Brace describes Juliet and Shawn's friendship as an Aristotelian "erotic friendship" that begins with bounds of a utilitarian friendship early on. Karen Romanko describes Juliet as being attracted to Shawn, noting the time it takes for them to "find romance", and the difficulties they go through after they do.
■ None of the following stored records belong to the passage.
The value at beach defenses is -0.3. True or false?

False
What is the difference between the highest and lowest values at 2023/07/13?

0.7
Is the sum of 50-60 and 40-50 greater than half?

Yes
Amanda Lotz notes that Juliet's character occasionally functions to provide serial narrative via her relationship with Shawn, but that the series "willfully avoids ... relationship melodrama". Lotz also notes how Shawn's consideration of marriage to Juliet represents a complication for his relationship with Gus. In a review of the episode "Shawn Takes a Shot in the Dark," Jonah Krakow notes how Juliet and Shawn's potential romance was used to tease the audience, with Shawn making a phone call to Juliet, in a tense situation, faking a goodbye to his then girlfriend Abigail.

=== Trust ===

Romanko explains that Juliet tends to believe Shawn is psychic. On the philosophical question of whether to trust Shawn and generally how to evaluate testimony, Benjamin McCraw notes that Juliet's "trust hits a Goldilock's zone" between Officer McNab who always trusts and Lassiter who never trusts.
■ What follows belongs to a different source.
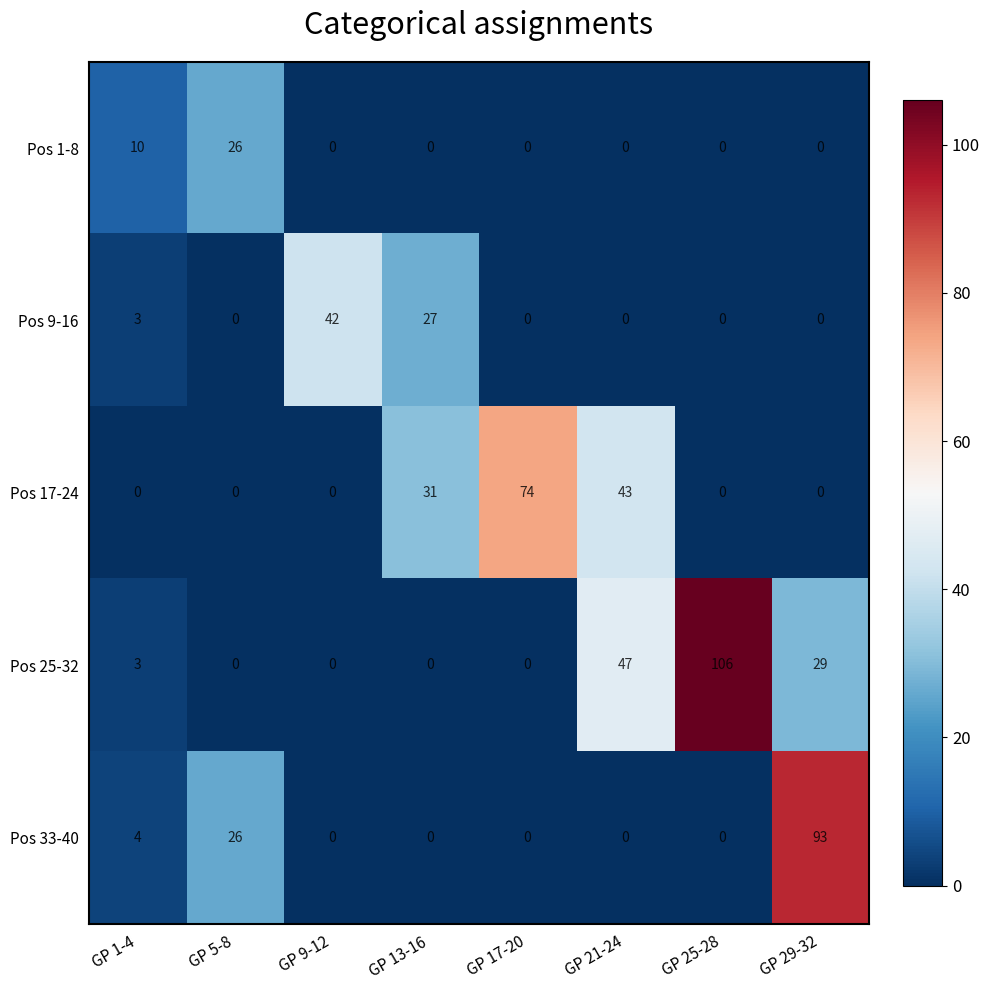

The value of Pos 9-16 at GP 29-32 is 24. True or false?

False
Cynthia Jones questions Juliet's trust in Shawn's psychic powers, asking why she doesn't notice when he examines clues or gets information from Gus. Jones suggests, "The most likely explanation ... is probably a combination of not wanting to believe he's lying, a set of background beliefs in the supernatural, working within a cultural climate in which people believe in psychic phenomena, and just plain old-fashioned ignoring of the evidence in front of her. She shouldn't believe he is psychic."

=== Feminism ===

Mona Rocha evaluates whether Psych is a sexist show, initially considering some of Shawn's interactions with Juliet. Rocha suggests that the main male characters all know or suspect Shawn is lying, but that Juliet and Chief Vick are left in an "inferior epistemic position". She then contrasts Psych with The Mentalist noting that in Psych, Shawn shows implicit trust in both O'Hara and Vick, embodying feminist values. Rocha concludes her initial concerns about Shawn's interaction with Juliet as not patriarchal or misogynistic. She goes on to describe the show's use of O'Hara's character for undercover work, and the reliance of Shawn, the main character, on Juliet explaining, "a healthy appreciation for the contributions women can make, clearly feminist in nature".